*What to produce*
Leave out the pictures and return every entry exactly as it appears.

*Data provided*
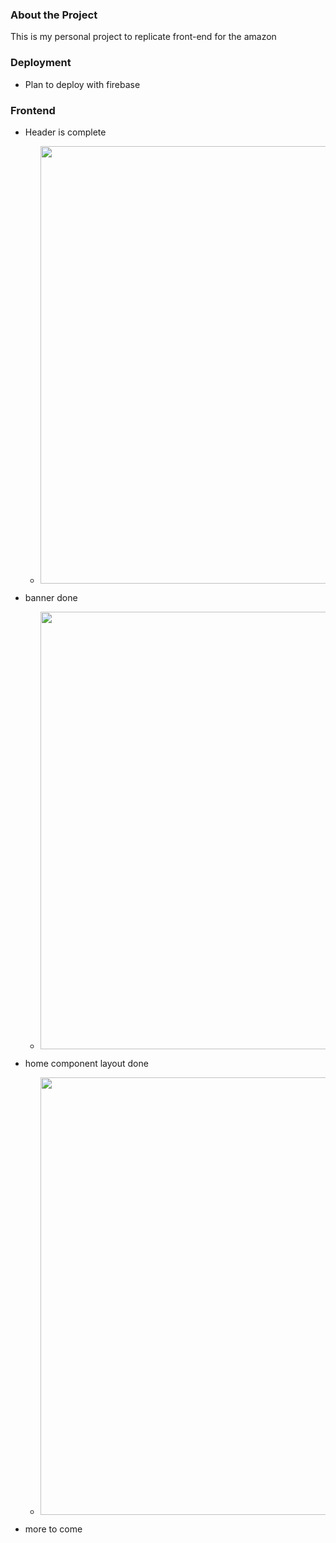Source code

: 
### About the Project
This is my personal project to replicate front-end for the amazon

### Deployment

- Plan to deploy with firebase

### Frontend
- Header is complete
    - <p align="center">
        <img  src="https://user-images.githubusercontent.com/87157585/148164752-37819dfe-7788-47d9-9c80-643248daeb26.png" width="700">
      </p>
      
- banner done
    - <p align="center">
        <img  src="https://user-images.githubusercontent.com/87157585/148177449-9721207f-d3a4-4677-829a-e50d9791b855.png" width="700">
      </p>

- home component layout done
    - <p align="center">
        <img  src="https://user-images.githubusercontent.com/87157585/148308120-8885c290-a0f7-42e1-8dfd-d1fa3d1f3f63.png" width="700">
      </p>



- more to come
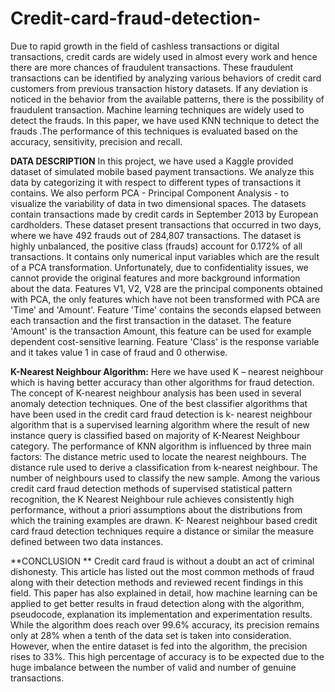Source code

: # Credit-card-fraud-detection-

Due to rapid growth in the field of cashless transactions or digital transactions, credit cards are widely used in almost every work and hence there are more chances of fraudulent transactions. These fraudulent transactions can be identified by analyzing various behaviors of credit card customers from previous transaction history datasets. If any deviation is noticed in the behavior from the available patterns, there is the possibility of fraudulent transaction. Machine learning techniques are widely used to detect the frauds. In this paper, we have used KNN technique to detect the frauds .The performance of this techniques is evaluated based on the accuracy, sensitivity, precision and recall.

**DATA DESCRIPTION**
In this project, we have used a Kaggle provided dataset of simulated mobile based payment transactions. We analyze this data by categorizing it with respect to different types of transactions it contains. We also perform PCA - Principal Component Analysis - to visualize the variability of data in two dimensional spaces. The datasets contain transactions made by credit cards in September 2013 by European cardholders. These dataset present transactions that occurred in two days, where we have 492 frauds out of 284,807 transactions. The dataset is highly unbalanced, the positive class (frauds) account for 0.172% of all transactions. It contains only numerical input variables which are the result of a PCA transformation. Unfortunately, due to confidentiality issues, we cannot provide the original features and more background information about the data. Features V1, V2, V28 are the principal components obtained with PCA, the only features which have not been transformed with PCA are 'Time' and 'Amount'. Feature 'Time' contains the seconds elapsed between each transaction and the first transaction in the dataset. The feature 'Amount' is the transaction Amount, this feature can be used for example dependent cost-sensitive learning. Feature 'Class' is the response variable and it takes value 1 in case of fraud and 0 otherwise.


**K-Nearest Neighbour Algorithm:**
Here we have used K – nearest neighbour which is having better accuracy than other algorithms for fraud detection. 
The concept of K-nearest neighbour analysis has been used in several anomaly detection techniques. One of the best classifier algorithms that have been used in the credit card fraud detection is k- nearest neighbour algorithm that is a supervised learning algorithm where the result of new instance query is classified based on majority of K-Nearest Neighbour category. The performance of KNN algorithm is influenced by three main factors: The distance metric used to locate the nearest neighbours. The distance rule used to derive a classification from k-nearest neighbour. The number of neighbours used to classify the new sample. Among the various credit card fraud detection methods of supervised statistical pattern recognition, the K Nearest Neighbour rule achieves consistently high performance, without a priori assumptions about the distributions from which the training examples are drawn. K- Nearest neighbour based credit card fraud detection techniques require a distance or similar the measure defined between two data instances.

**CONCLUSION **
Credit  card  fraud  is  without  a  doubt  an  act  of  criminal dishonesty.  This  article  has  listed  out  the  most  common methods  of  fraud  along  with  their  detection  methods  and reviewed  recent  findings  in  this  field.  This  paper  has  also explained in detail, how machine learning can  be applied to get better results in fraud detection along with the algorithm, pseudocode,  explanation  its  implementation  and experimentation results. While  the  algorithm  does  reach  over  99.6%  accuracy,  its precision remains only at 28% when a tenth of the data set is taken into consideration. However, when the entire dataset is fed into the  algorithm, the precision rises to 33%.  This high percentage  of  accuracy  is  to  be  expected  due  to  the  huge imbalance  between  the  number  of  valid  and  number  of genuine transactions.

*Answer to this problem*
Source code

: 
### About the Project
This is my personal project to replicate front-end for the amazon

### Deployment

- Plan to deploy with firebase

### Frontend
- Header is complete
    - <p align="center">
        <img  src="https://user-images.githubusercontent.com/87157585/148164752-37819dfe-7788-47d9-9c80-643248daeb26.png" width="700">
      </p>
      
- banner done
    - <p align="center">
        <img  src="https://user-images.githubusercontent.com/87157585/148177449-9721207f-d3a4-4677-829a-e50d9791b855.png" width="700">
      </p>

- home component layout done
    - <p align="center">
        <img  src="https://user-images.githubusercontent.com/87157585/148308120-8885c290-a0f7-42e1-8dfd-d1fa3d1f3f63.png" width="700">
      </p>



- more to come
Source code

: # Credit-card-fraud-detection-

Due to rapid growth in the field of cashless transactions or digital transactions, credit cards are widely used in almost every work and hence there are more chances of fraudulent transactions. These fraudulent transactions can be identified by analyzing various behaviors of credit card customers from previous transaction history datasets. If any deviation is noticed in the behavior from the available patterns, there is the possibility of fraudulent transaction. Machine learning techniques are widely used to detect the frauds. In this paper, we have used KNN technique to detect the frauds .The performance of this techniques is evaluated based on the accuracy, sensitivity, precision and recall.

**DATA DESCRIPTION**
In this project, we have used a Kaggle provided dataset of simulated mobile based payment transactions. We analyze this data by categorizing it with respect to different types of transactions it contains. We also perform PCA - Principal Component Analysis - to visualize the variability of data in two dimensional spaces. The datasets contain transactions made by credit cards in September 2013 by European cardholders. These dataset present transactions that occurred in two days, where we have 492 frauds out of 284,807 transactions. The dataset is highly unbalanced, the positive class (frauds) account for 0.172% of all transactions. It contains only numerical input variables which are the result of a PCA transformation. Unfortunately, due to confidentiality issues, we cannot provide the original features and more background information about the data. Features V1, V2, V28 are the principal components obtained with PCA, the only features which have not been transformed with PCA are 'Time' and 'Amount'. Feature 'Time' contains the seconds elapsed between each transaction and the first transaction in the dataset. The feature 'Amount' is the transaction Amount, this feature can be used for example dependent cost-sensitive learning. Feature 'Class' is the response variable and it takes value 1 in case of fraud and 0 otherwise.


**K-Nearest Neighbour Algorithm:**
Here we have used K – nearest neighbour which is having better accuracy than other algorithms for fraud detection. 
The concept of K-nearest neighbour analysis has been used in several anomaly detection techniques. One of the best classifier algorithms that have been used in the credit card fraud detection is k- nearest neighbour algorithm that is a supervised learning algorithm where the result of new instance query is classified based on majority of K-Nearest Neighbour category. The performance of KNN algorithm is influenced by three main factors: The distance metric used to locate the nearest neighbours. The distance rule used to derive a classification from k-nearest neighbour. The number of neighbours used to classify the new sample. Among the various credit card fraud detection methods of supervised statistical pattern recognition, the K Nearest Neighbour rule achieves consistently high performance, without a priori assumptions about the distributions from which the training examples are drawn. K- Nearest neighbour based credit card fraud detection techniques require a distance or similar the measure defined between two data instances.

**CONCLUSION **
Credit  card  fraud  is  without  a  doubt  an  act  of  criminal dishonesty.  This  article  has  listed  out  the  most  common methods  of  fraud  along  with  their  detection  methods  and reviewed  recent  findings  in  this  field.  This  paper  has  also explained in detail, how machine learning can  be applied to get better results in fraud detection along with the algorithm, pseudocode,  explanation  its  implementation  and experimentation results. While  the  algorithm  does  reach  over  99.6%  accuracy,  its precision remains only at 28% when a tenth of the data set is taken into consideration. However, when the entire dataset is fed into the  algorithm, the precision rises to 33%.  This high percentage  of  accuracy  is  to  be  expected  due  to  the  huge imbalance  between  the  number  of  valid  and  number  of genuine transactions.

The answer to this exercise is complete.